A DAG is a group of up to 16 mailbox servers. A DAG is configured with redundant copies of the mailbox databases to enable automatic recovery in case of a switchover (scheduled) or failover (unexpected) outage of the database, server, or datacenter.

Adding mailbox servers to a DAG

The DAG is created as an empty object in Active Directory. Mailbox servers are then added to the DAG object. Adding the first mailbox server automatically creates a dedicated failover cluster for the DAG. This failover cluster monitors the DAG’s crucial information, including:

  • the database mount status
  • replication status
  • active/passive state, etc.

Mailbox servers that are subsequently added to the DAG are joined to the failover cluster.

Quorum model

The functioning state of a DAG, in case of failure of a member server, is determined by the quorum model of the failover cluster. Quorum serves as a file share witness to ensure that all, or a majority of cluster members, remain functional to serve “high availability” and “responsiveness”. You can also use a disk majority or now even cloud storage as a witness.

Outage Handling in high availability: Switchover and failover

There are two types of mechanisms for handling outage or downtime in a high availability Exchange Server organization:

  1. Switchover
  2. Failover

Switchover

Switchover comes into play when there is planned or scheduled downtime of the database, server, or datacenter, typically for maintenance, hardware upgrades, and windows updates.

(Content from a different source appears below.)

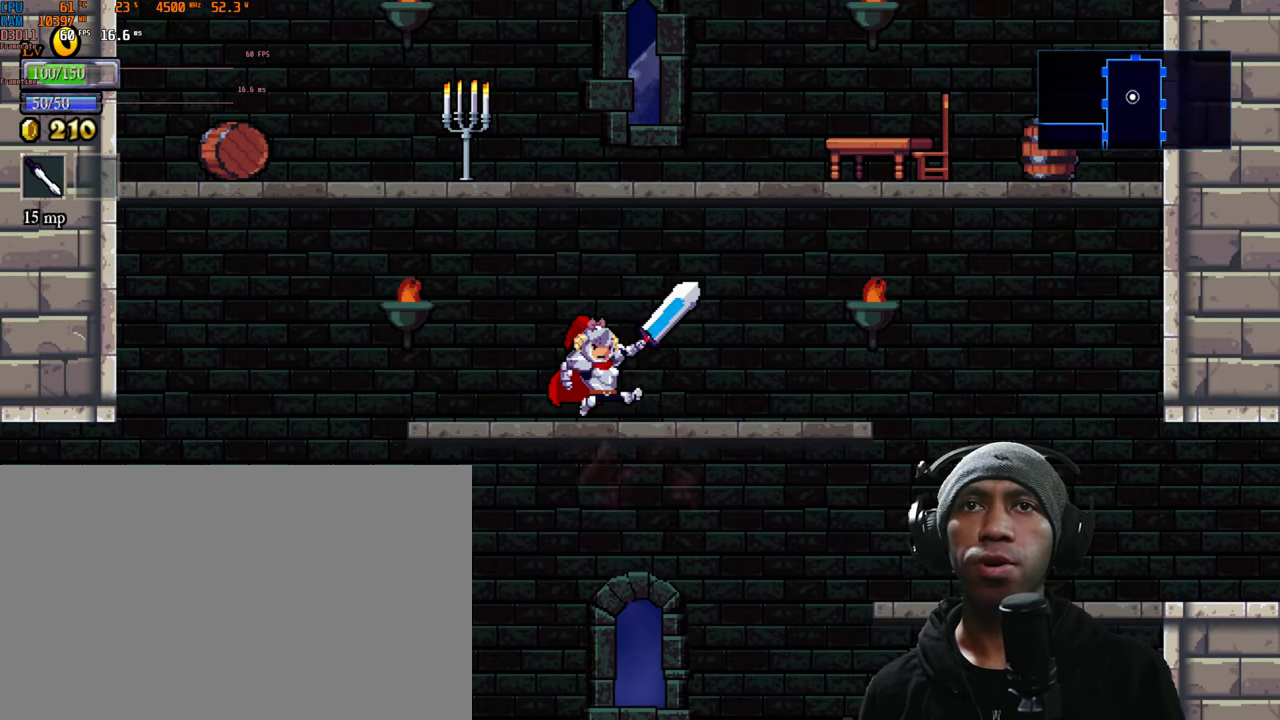
{"dt_ms": 500, "buttons": ["R2"], "left_stick": "center", "right_stick": "center", "events": [[367, "left_stick", "center"]]}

In a switchover, the administrator “manually” initiates the outage by using the Exchange Admin Center (EAC) or Exchange Management Shell. Switchover involves switching over of one or more active database copies to other mailbox server(s) in the DAG.

Failover

In contrast, Failover is an “automatic” response to an unexpected outage due to the failure of a database, server or datacenter, and it involves automated recovery by moving the active database copies to another mailbox server in the DAG, which was previously a passive server.

The Active Manager role

Switchover and failover mechanisms rely on Active Manager, a role that runs inside the Exchange Replication service on all mailbox servers in the DAG, to manage the switching of active databases to other servers.

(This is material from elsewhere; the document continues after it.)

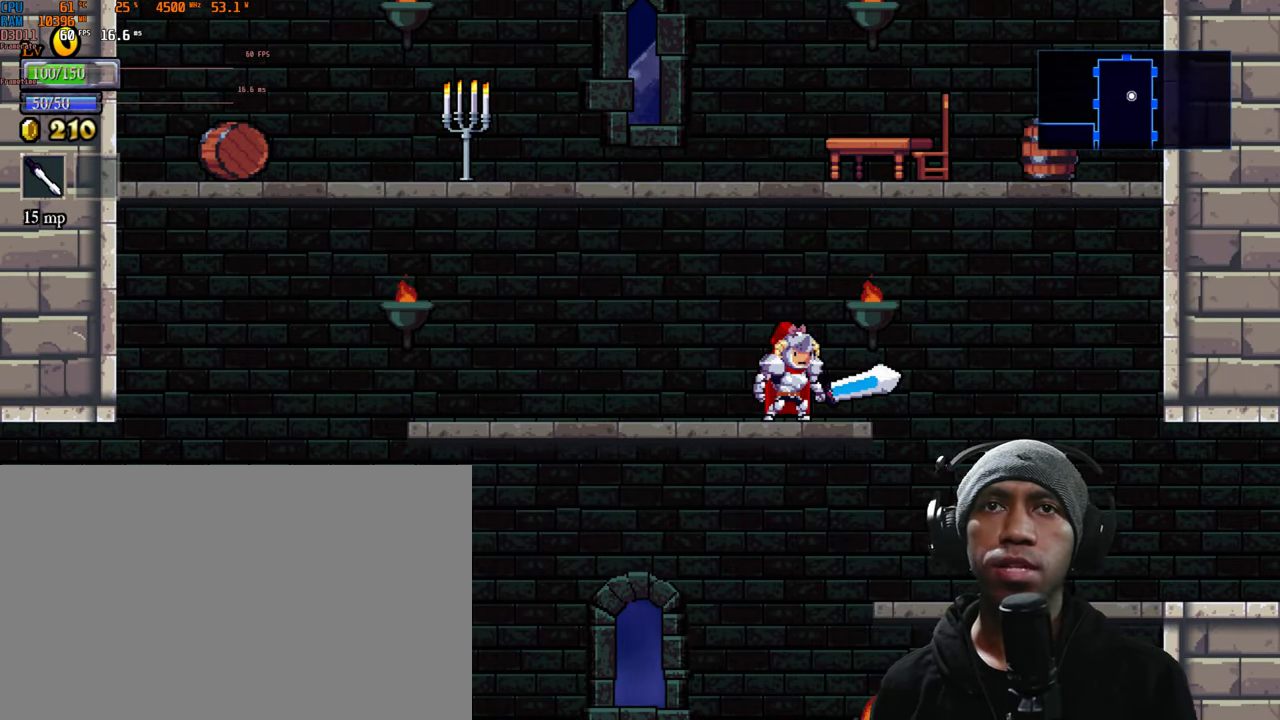
{"dt_ms": 500, "buttons": ["R2"], "left_stick": "left", "right_stick": "center", "events": [[433, "left_stick", "left"]]}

Here is the process for switchover and failover, particularly in the case of a “database” outage.

Perform a database switchover

Here’s how an admin performs a database switchover in an Exchange Server DAG.

  • The admin uses EAC or PowerShell to initiate switching the active mailbox database to another mailbox server in the DAG.
Switch the active mailbox database to another mailbox server in the Exchange Administration Center
Switch the active mailbox database to another mailbox server in the Exchange Administration Center (Image Credit: Bharat Bhushan/Petri.com)
  • The client relays a Remote Procedure Call (RPC) to the Replication service on a DAG member server that holds the Primary Active Manager (PAM*) role.
  • The PAM updates the details of the currently active copy of the database in the cluster database.
  • The PAM communicates with the Exchange Replication service on the target member that hosts the passive database copy to be switched into the active database copy.
  • The Exchange Replication service on the target server queries the Replication services on all other member servers in the DAG to find out the best log source for the database copy.
  • The current active database copy is dismounted and the Exchange Replication service on the target server copies the remaining logs.
  • The Replication service on the target server initiates a database mount request, following which the Information Store service on the server replays the log files and mounts the database.
  • The PAM updates the details of the database switchover in the cluster database.
  • Any error codes are returned through the Replication service on target server via the Replication service on the PAM to the admin interface.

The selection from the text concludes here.